Edit: Much later: We could never prove that this effect is measurable. Meanwhile we found a different hypothesis, see #24137.

Rather than continue with these comments, this issue serves to track the unbalanced intmap work.

The problem

IntMap's are big-endian patricia tries. The idea is that these trees have good performance for operations with sequential Int keys because as the tree grows the branching bit does not flip on every insert. In the worst case these trees become unbalanced when keys force a branch on each insert. See #19820 (comment 351497) for an example. Once the tree is unbalanced any insertions that share the bit prefix of the last insertion becomes costly because the spine of the tree must be rebuilt and is close to max depth (64 elements on a 64-bit machine).

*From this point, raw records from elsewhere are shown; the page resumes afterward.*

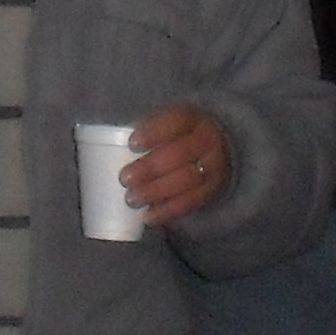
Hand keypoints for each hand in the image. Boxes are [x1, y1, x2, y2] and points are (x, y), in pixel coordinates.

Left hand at [124, 104, 231, 221]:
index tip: (132, 143)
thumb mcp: (171, 123)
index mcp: (194, 118)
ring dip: (156, 191)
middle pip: (179, 154)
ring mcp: (213, 167)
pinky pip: (191, 203)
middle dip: (150, 167)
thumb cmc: (180, 135)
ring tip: (131, 199)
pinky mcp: (213, 191)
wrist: (221, 150)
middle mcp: (208, 141)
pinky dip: (167, 211)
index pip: (176, 121)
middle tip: (125, 177)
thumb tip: (114, 148)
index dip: (154, 133)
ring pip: (186, 181)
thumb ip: (149, 130)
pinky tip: (148, 216)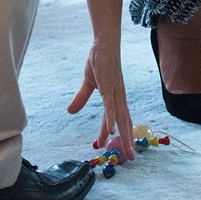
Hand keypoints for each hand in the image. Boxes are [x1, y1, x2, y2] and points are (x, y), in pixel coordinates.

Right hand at [67, 43, 134, 160]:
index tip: (109, 147)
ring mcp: (115, 92)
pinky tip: (111, 130)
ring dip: (124, 134)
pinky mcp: (109, 87)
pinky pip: (110, 106)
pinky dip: (112, 118)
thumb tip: (70, 112)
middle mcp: (118, 97)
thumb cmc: (99, 60)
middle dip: (128, 140)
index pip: (115, 119)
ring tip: (126, 150)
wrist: (103, 43)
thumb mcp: (88, 83)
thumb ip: (81, 98)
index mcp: (115, 96)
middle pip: (125, 122)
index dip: (114, 134)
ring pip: (121, 117)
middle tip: (131, 157)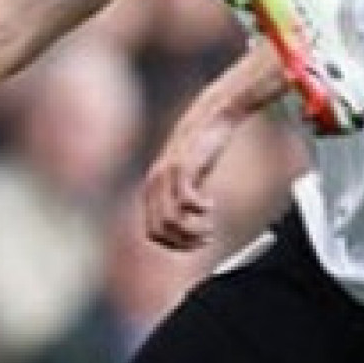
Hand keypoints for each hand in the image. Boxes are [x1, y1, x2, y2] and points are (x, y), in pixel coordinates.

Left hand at [141, 98, 241, 251]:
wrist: (211, 117)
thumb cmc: (202, 149)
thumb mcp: (189, 177)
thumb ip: (181, 199)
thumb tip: (187, 230)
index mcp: (151, 190)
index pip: (153, 234)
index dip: (175, 245)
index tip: (196, 244)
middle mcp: (154, 184)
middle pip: (161, 231)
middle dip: (185, 242)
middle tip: (207, 238)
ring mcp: (166, 175)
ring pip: (172, 221)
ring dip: (194, 231)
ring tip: (210, 226)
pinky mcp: (182, 167)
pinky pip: (187, 202)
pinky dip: (200, 210)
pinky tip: (210, 204)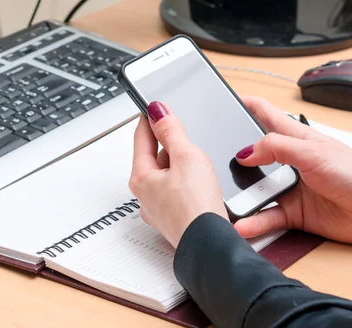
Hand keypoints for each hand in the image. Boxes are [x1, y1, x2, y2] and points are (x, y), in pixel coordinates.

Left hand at [129, 101, 227, 247]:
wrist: (211, 245)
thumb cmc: (197, 207)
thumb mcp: (187, 157)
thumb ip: (171, 131)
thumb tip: (158, 111)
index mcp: (141, 177)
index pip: (140, 138)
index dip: (149, 119)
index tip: (153, 107)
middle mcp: (145, 195)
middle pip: (152, 158)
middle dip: (166, 143)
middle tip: (179, 130)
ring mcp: (158, 210)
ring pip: (165, 176)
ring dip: (177, 164)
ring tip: (195, 159)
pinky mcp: (173, 219)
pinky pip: (175, 192)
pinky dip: (184, 182)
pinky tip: (199, 183)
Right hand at [234, 96, 351, 244]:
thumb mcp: (312, 152)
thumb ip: (277, 147)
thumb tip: (245, 152)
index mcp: (295, 137)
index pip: (264, 114)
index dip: (244, 104)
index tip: (223, 100)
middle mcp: (288, 160)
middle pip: (252, 153)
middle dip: (232, 156)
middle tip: (211, 158)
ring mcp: (288, 186)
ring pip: (255, 188)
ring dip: (240, 195)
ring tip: (223, 198)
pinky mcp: (292, 212)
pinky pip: (266, 216)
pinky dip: (253, 221)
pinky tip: (241, 224)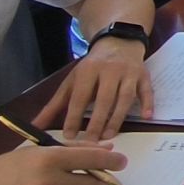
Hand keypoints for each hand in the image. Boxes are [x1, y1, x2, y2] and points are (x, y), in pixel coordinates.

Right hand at [0, 143, 127, 184]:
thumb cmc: (1, 170)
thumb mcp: (32, 152)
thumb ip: (69, 150)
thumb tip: (105, 150)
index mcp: (47, 160)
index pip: (90, 160)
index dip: (111, 161)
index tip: (122, 162)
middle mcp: (47, 184)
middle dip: (99, 182)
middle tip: (98, 179)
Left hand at [37, 34, 151, 140]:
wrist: (118, 42)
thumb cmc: (92, 67)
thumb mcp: (72, 81)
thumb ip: (55, 106)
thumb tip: (35, 127)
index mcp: (88, 70)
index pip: (81, 96)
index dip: (75, 116)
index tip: (69, 136)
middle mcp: (110, 70)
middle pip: (105, 98)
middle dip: (98, 120)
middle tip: (91, 142)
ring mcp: (129, 73)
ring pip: (126, 97)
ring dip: (118, 117)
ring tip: (110, 136)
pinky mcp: (144, 76)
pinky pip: (147, 91)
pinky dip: (148, 104)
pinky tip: (147, 118)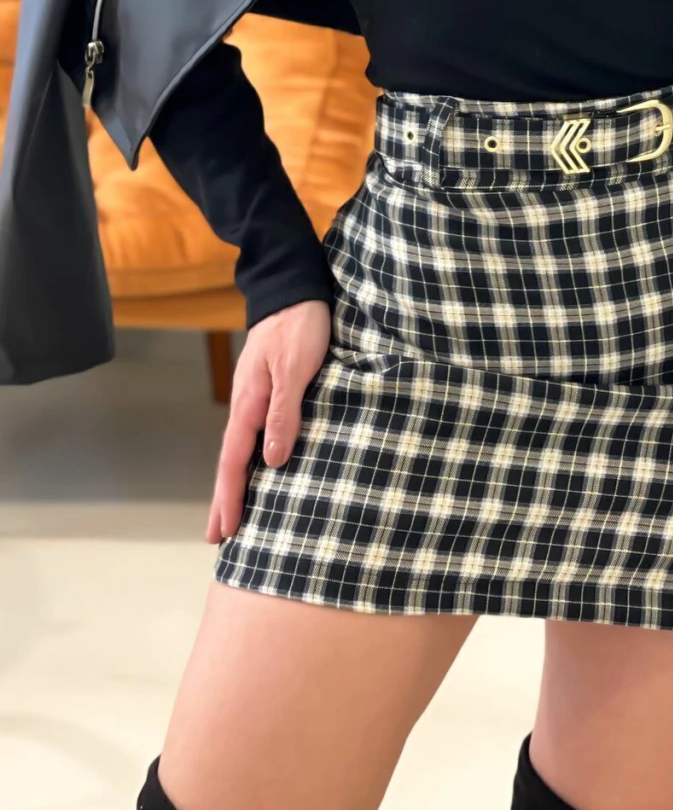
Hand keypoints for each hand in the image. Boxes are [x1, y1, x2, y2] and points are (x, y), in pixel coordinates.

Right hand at [206, 298, 331, 543]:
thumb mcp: (296, 368)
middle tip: (217, 538)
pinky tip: (257, 470)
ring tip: (232, 514)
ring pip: (240, 450)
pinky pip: (254, 435)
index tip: (227, 531)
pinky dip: (249, 460)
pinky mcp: (268, 392)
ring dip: (234, 483)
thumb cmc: (299, 327)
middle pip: (231, 462)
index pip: (234, 461)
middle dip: (224, 499)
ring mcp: (255, 399)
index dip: (230, 497)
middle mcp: (247, 405)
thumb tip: (271, 461)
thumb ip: (284, 412)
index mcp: (250, 403)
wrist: (294, 291)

Evidence that the problem exists

Direct evidence of the tree degeneration is rather hard to get. However we have some indicators that this is happening. First, our scheme for generating Unique's is likely susceptible to this behavior since we take a 64-bit Int, remove the top 8 bits and replace them with a character mask in GHC.Types.Unique this means that if we get into an unbalanced case and insert a large segment of Unique's of the same class (where the character mask and thus the bit prefix is identical) then we'll get into the worst case. See #19820 (comment 368588).

Other indications occur in #19414 (comment 364337) where it was observed that the -dunique-increment flag changes the allocations of insert in ticky profiles of T12545. Which is behavior we would expect if the IntMap's were degenerate and that changed with the flag (although I'm unsure exactly what this flag does).